You can get calcium from dairy products (such as milk cheese and yogurt); fortified non-dairy milks (such as almond soy and rice milks); fortified orange juice; boned sardines; tofu (if prepared with calcium); kale; and broccoli. Iron is an essential part of the formation of red blood cells specifically hemoglobin a protein that binds oxygen to oxygen through the blood from the lungs to cells throughout the body. Vegetarians need to consume almost twice as much iron a day because iron from plant-based foods is less available to the body than iron found in animal products. Pregnant women and people with iron deficiency anemia may also need supplements. You can get iron from meat (especially red meat and liver); seafood; lentils; beans; tofu; cashew nuts; and broccoli. Some vitamins (such as vitamin E) are dangerous in high doses and others may interact negatively with other medications or medical treatments.
Contact your pharmacist for more information on supplements. For children and adults the recommended daily dose of Vitamin D is 15 micrograms (600 IU). For people over 70 it's 20 micrograms (800 IU). For those of us who aren't nutritionists dieticians or natural health experts the letters and numbers that explain the world of healthy foods may seem rather daunting. One thing is certain: experts recommend fueling your body with healthy foods before resorting to supplements. The best option is to make sure you eat a balanced diet with as many whole foods as possible.

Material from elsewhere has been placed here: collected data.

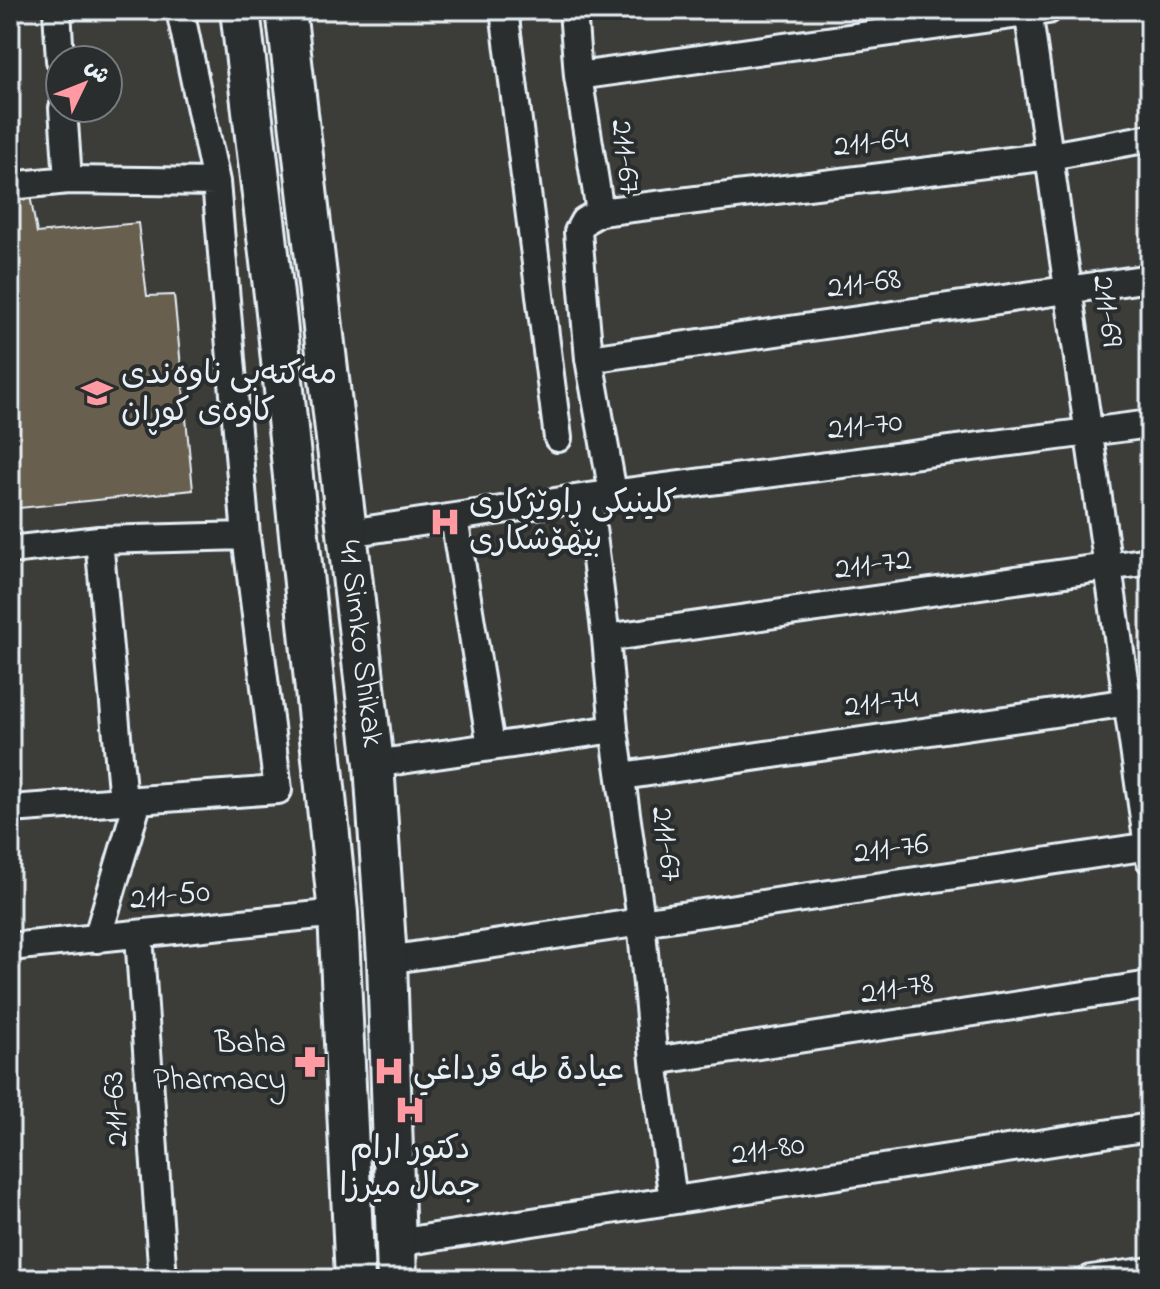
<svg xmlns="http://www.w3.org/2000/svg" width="1160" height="1289" font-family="'Indie Flower','Playpen Sans Arabic',sans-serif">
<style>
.building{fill:#675f4f;stroke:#e8f1f8;stroke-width:2}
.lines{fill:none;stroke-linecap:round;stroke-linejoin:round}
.minor-casing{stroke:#e8f1f8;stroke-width:32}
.secondary-casing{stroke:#e8f1f8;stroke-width:44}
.minor{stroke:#2a2d2e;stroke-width:26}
.secondary{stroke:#2a2d2e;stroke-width:38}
.labels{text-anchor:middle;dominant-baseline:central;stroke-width:8;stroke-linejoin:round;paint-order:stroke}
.street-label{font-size:32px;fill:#e8f1f8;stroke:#2a2d2e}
.poi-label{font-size:32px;fill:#e8f1f8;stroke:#2a2d2e;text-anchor:start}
</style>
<rect width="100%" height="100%" fill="#3c3c38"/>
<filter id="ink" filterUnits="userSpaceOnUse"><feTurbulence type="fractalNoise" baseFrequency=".0125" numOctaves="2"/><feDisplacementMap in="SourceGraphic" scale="16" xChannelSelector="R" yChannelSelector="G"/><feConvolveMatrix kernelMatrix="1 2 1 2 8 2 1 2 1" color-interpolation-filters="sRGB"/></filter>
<g filter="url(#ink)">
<!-- building -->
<path class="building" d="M 29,190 L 37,233 L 138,223 L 147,296 L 174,295 L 193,490 L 10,509 L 10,192 Z"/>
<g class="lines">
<defs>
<path id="minor" d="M 57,10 L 60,60
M 504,10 L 558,438
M 573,10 L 578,76 L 600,212 L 584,221 L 578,232 L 589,359 L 613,493
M 1028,10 L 1150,860
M 578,76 L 1048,10
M 63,108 L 68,180
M 10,186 L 68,180 L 216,182
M 600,212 L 1050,156 L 1150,138
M 589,359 L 1150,278
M 588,497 L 606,638 L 614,729 L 641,920 L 654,1061 L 673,1200
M 454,518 L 491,746
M 348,533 L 588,497 L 1150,424
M 99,540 L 123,801
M 10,550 L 99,540 L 246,536
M 606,638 L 1150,561
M 374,764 L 614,729
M 622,776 L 1150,699
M 10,809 L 278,790 L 246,536 L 216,182 L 180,10
M 139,935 L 163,1279
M 97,939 L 138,801
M 10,947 L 338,913
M 387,960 L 1150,846
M 654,1061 L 1150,985
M 396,1243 L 1150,1127
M 1091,1279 L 1150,1271"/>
<g id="secondary">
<path d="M 240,10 L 276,312 L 338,913 L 355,1279"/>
<path id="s1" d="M 286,10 L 374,764 L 387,960 L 397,1279"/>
</g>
</defs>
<!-- minor casing -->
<use href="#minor" class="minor-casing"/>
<!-- secondary casing -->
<use href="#secondary" class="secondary-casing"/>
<!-- minor -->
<use href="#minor" class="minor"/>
<!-- secondary -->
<use href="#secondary" class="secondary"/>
</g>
</g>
<!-- icons -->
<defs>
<symbol id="school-bare" viewBox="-9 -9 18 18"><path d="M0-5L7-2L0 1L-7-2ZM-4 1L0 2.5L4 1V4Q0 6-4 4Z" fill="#ff9aa2" stroke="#2a2d2e" stroke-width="2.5" paint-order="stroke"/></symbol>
<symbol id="hospital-bare" viewBox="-9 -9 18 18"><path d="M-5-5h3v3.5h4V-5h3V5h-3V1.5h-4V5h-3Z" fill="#ff9aa2" stroke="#2a2d2e" stroke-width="2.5" paint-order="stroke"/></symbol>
<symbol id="pharmacy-bare" viewBox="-9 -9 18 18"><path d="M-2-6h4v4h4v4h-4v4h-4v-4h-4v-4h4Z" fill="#ff9aa2" stroke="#2a2d2e" stroke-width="2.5" paint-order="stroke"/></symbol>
</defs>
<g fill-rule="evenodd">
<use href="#school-bare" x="75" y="371" width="44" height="44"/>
<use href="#hospital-bare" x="423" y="500" width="44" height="44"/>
<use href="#pharmacy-bare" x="288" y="1040" width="44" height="44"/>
<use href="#hospital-bare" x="367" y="1049" width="44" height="44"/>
<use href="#hospital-bare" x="388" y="1088" width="44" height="44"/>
</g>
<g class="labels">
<!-- street labels -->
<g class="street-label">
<text transform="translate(871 144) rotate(-7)">211-64</text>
<text transform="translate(624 157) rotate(83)">211-67</text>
<text transform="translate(864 285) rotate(-8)">211-68</text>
<text transform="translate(1106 311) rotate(82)">211-69</text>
<text transform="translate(865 427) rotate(-7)">211-70</text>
<text transform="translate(873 566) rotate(-8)">211-72</text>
<text stroke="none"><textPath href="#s1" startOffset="638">41 Simko Shikak</textPath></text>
<text transform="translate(881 704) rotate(-8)">211-74</text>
<text transform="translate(665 844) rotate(82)">211-67</text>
<text transform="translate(891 850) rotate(-8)">211-76</text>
<text transform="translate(170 897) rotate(-6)">211-50</text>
<text transform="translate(897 990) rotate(-9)">211-78</text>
<text transform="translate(117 1109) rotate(-94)">211-63</text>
<text transform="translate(768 1151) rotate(-9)">211-80</text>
</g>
<!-- poi labels -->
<g class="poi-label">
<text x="121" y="375">مەکتەبی ناوەندی<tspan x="121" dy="37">کاوەی کوڕان</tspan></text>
<text x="469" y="504">کلینیکی ڕاوێژکاری<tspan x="469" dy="37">بێهۆشکاری</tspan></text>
<text x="286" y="1044" text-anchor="end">Baha<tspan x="286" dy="37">Pharmacy</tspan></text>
<text x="413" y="1071">عيادة طه قرداغي</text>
<text x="410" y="1150" text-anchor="middle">دكتور ارام<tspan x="410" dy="37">جمال ميرزا</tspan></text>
</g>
</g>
<!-- margin -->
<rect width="1160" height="1289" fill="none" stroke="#2a2d2e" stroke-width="40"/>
<rect x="20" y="20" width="1120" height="1249" fill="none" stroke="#e8f1f8" stroke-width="3" filter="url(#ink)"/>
<!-- north arrow -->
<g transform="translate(84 84) rotate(47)"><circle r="38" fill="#2a2d2e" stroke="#767b7f" stroke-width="2"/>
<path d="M0-6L14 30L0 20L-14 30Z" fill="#ff9aa2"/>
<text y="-12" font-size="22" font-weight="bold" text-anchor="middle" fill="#e8f1f8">ش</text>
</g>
</svg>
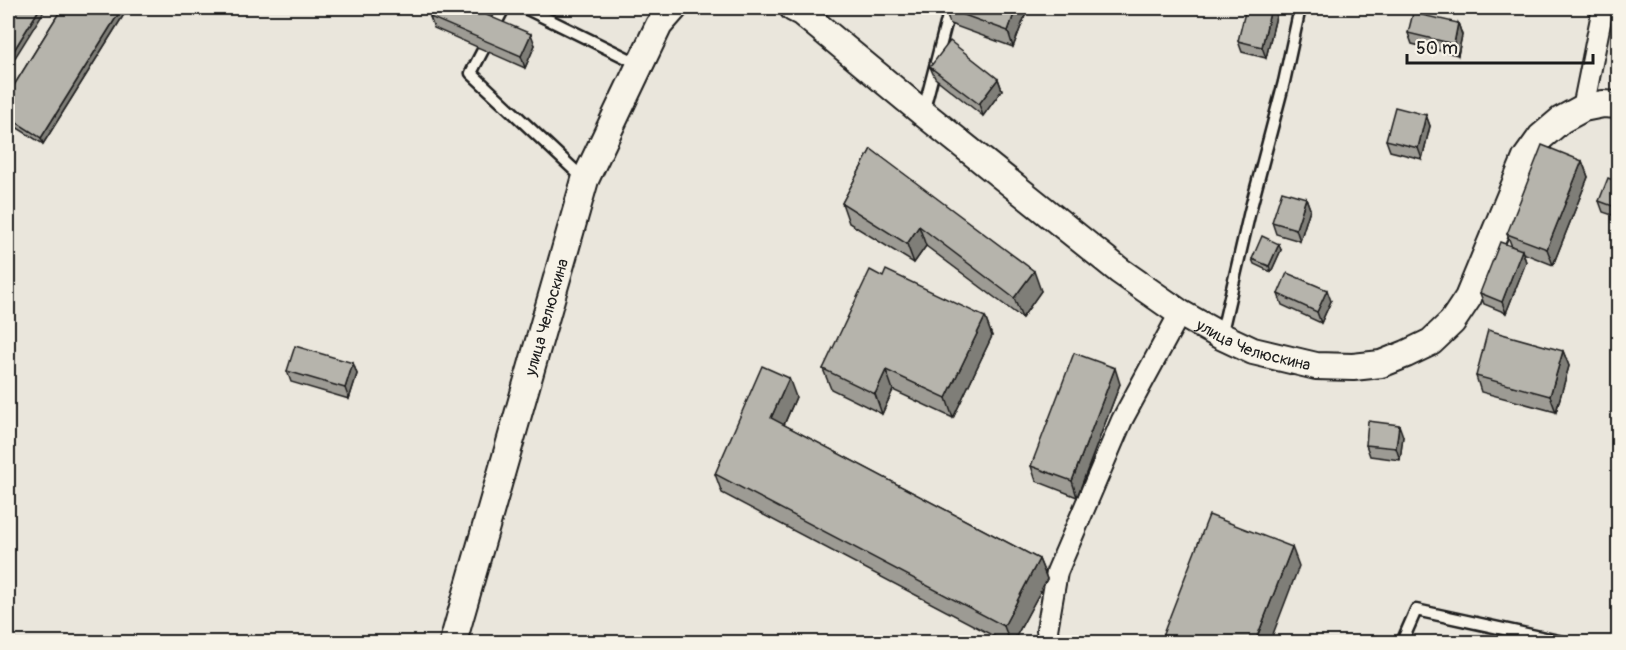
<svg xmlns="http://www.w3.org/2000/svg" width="1626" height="650" font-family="Pangolin,sans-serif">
<rect width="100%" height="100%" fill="#eae6dc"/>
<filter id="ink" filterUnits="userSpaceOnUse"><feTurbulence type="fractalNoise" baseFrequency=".0167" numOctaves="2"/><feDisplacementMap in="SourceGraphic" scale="12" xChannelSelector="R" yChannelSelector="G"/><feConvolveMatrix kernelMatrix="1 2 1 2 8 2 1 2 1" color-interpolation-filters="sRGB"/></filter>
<g filter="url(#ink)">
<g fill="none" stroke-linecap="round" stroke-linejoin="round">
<g stroke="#1c1c1c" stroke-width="15">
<g id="service">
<path d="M525,8L639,64"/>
<path d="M494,27L504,8"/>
<path d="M483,50L471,73L585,180"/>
<path d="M923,113L950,8"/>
<path d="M1221,336L1250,211L1284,82L1300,8"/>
<path d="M1402,642L1416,610L1563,642"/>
</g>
</g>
<g stroke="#1c1c1c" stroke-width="24">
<g id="minor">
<path d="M1583,108L1603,8"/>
<path d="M1049,642L1047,630L1057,572L1122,420L1180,313"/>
</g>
</g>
<g stroke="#1c1c1c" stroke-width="30">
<g id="tertiary">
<path id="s1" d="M793,8L801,12L923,113L1120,271L1180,313L1221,336L1253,351L1316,366L1353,367L1381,364L1406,354L1431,342L1452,322L1468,298L1526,158L1541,137L1561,120L1583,108L1603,104L1618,105"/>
<path id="s2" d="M453,642L585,180L659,25L674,8"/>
</g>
</g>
<use href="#service" stroke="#f7f3e8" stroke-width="10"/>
<use href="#minor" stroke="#f7f3e8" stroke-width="20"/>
<use href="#tertiary" stroke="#f7f3e8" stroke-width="26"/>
</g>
<g fill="#9d9b94" stroke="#1c1c1c" stroke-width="1.5">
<path d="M62,8H128L43,144L8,122V95Z"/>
<path d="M945,8H1028L1013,47L950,24Z"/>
<path d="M1278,8L1266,58L1242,52L1238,41Z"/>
<path d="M430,17L535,45L525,68L434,28Z"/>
<path d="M1458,23L1462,35L1458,55L1412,44L1408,33Z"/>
<path d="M930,67L998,79L1002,90L983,116L935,78Z"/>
<path d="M1426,115L1430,126L1422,159L1390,151L1386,140Z"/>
<path d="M871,149L1041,291L1022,318L926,246L914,263L849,223L842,203Z"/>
<path d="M1582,161L1588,177L1553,265L1523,253L1526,262L1506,313L1484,304L1480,293L1512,247L1507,234Z"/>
<path d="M1618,182V217L1603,212L1599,201Z"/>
<path d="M1306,198L1310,209L1300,241L1276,234L1272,222Z"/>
<path d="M1281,250L1271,272L1254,264L1252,259Z"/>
<path d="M883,277L985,317L992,336L953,418L893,390L882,414L831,389L823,369Z"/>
<path d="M1278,294L1331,301L1321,323L1282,305Z"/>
<path d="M1563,351L1569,366L1556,412L1481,392L1476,376Z"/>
<path d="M353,363L357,374L349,399L291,382L287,371Z"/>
<path d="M1120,384L1077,497L1036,481L1031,466Z"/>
<path d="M796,397L784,425L1039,559L1047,579L1013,642H1005L722,493L715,474Z"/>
<path d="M1403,436L1400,460L1370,456L1366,445Z"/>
</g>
<g fill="#7f7e78" stroke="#1c1c1c" stroke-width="1.5">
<path d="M40,8H46L8,69V60Z"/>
<path d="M122,8H128L43,144L41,138Z"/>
<path d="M1016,8H1028L1013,47L1008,31Z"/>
<path d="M1271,8H1278L1266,58L1262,47Z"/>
<path d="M1458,23L1462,35L1458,55L1454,44Z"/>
<path d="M531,34L535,45L525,68L521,56Z"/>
<path d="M998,79L1002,90L983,116L979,104Z"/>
<path d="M1426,115L1430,126L1422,159L1418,148Z"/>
<path d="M1582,161L1588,177L1553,265L1547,249Z"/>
<path d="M1306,198L1310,209L1300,241L1296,229Z"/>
<path d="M919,226L926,246L914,263L907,244Z"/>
<path d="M1279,244L1281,250L1271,272L1269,266Z"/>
<path d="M1522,250L1526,262L1506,313L1502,302Z"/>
<path d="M1034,271L1041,291L1022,318L1014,298Z"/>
<path d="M1327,290L1331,301L1321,323L1317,312Z"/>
<path d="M985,317L992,336L953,418L946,398Z"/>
<path d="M1563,351L1569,366L1556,412L1550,396Z"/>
<path d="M353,363L357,374L349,399L345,388Z"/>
<path d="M1115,368L1120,384L1077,497L1072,481Z"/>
<path d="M886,370L893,390L882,414L875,394Z"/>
<path d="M789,378L796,397L778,438L771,418Z"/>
<path d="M1399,425L1403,436L1400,460L1396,448Z"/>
<path d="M1292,547L1299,566L1270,642H1255Z"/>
<path d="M1039,559L1047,579L1013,642H1010L1004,626Z"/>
</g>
<g fill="#b6b4ac" stroke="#1c1c1c" stroke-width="1.5">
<path d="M8,8H40L8,60Z"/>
<path d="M62,8H122L41,138L8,117V95Z"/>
<path d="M435,8H470L531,34L521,56L430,17Z"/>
<path d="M945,8H1016L1008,31Z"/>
<path d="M1246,8H1271L1262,47L1238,41Z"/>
<path d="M1413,13L1458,23L1454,44L1408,33Z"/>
<path d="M950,41L998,79L979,104L930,67Z"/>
<path d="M1395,107L1426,115L1418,148L1386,140Z"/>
<path d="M1542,145L1582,161L1547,249L1507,234Z"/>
<path d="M871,149L1034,271L1014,298L919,226L907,244L842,203Z"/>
<path d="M1608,178L1618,182V208L1599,201Z"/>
<path d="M1282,191L1306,198L1296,229L1272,222Z"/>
<path d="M1262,236L1279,244L1269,266L1252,259Z"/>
<path d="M1500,242L1522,250L1502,302L1480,293Z"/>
<path d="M870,270L883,277L886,270L985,317L946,398L886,370L875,394L823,369Z"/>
<path d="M1287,273L1327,290L1317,312L1278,294Z"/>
<path d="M1488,330L1563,351L1550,396L1476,376Z"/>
<path d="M295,346L353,363L345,388L287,371Z"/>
<path d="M1074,353L1115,368L1072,481L1031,466Z"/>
<path d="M762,366L789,378L771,418L1039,559L1004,626L715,474Z"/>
<path d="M1368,421L1399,425L1396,448L1366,445Z"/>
<path d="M1209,515L1292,547L1255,642H1160Z"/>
</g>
</g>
<g text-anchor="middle" stroke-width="6" stroke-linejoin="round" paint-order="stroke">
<g font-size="16" fill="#1c1c1c" stroke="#f7f3e8">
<text dy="6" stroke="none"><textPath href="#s2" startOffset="338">улица Челюскина</textPath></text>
<text dy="6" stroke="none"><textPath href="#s1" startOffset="574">улица Челюскина</textPath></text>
</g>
</g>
<rect width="1626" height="650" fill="none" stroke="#f7f3e8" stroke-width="30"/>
<rect x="15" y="15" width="1596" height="620" fill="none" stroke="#1c1c1c" stroke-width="2" filter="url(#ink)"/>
<path d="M1407 54v9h186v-9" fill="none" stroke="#1c1c1c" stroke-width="3"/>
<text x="1416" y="54" font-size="18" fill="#1c1c1c" stroke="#f7f3e8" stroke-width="4.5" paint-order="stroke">50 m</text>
</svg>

If you need a boost here's the information on which letter does what from A (i.e. vitamin A) to Z (or zinc). Eat these 7 foods when you want a midnight snack 8 unexpected health benefits of milk thistle 11 foods that help you sleep through the night. Vitamins help your body grow and function the way it should. There are 13 essential vitamins: vitamins A C D E K and B vitamins (thiamine riboflavin niacin pantothenic acid biotin B6 B12 and folic acid).
The following list of vitamins and minerals can help you understand how the different types of vitamins and minerals work in your body how much of each nutrient you need each day and what types of foods you should eat to make sure you're getting an adequate supply. Look for a supplement that contains the vitamin or mineral you need without a lot of other unnecessary ingredients. The recommended daily allowance (RDA) for vitamins and minerals is the average daily intake a person needs to avoid deficiencies and stay healthy. There are eight different essential B vitamins: B1 (thiamine) B2 (riboflavin) B3 (niacin) B5 (pantothenic acid) B6 (pyridoxine) B7 (biotin) B9 (folate) and B12 (cobalamin). According to the American Pregnancy Association women who are pregnant breastfeeding or planning to become pregnant may need more B vitamins particularly folate which has been shown to prevent birth defects. For example vitamin K may reduce the ability of the common anticoagulant warfarin to prevent blood from clotting. Supplements can be used to get the recommended daily amount of vitamins and minerals you need.